Ah, therapeutic conversation. I remember in one of my early clinical rotations I had had some pretty extensive dental work done at the front of my jaw and had some pretty nifty bruising there to show for it. My patient, as luck would have it, had had multiple extractions in the same area, and we looked like twins who had both been bopped by the same right cross. We blinked in amusement when we saw each other, mumbled a little bit to each other, decided not to talk unless we had to, smiled as best we could, and I started her bath. Unbeknownst to me that's when my instructor came to lurk outside the door to see how I spoke to patients, and she pinned me for being silent when I came out later. I explained, though, and invited her to speak to the patient. :)

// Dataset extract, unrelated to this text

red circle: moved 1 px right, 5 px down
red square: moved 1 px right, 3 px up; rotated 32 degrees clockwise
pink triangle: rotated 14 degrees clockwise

However. One thing that's hard for nursing students to integrate into their patient relations early on is the idea that it's not about them, it's about their patients. I know what they teach you about therapeutic use of self, but that doesn't mean that you get to turn the conversation to you and your feelings and seek reassurance in their words. In the OP's example, what might have happened if she had said, "I'm guessing you must be pretty tired after four hours in therapy. Could you tell me just a little bit about how that's going, and then I'll just sit here quietly?"

Like GrnTea I usually try to make explanations for things. "I'm so sorry to wake you tonight but I have to ask you a few questions." "Paperwork, you know?" "I need to take your vital signs so I know you're okay and then I will let you get back to sleep."

When you work nights you have to wake people all the time so I try and put on a cheery face and speak softly. Moving quick helps too.

If someone isn't talkative note that in your assessment.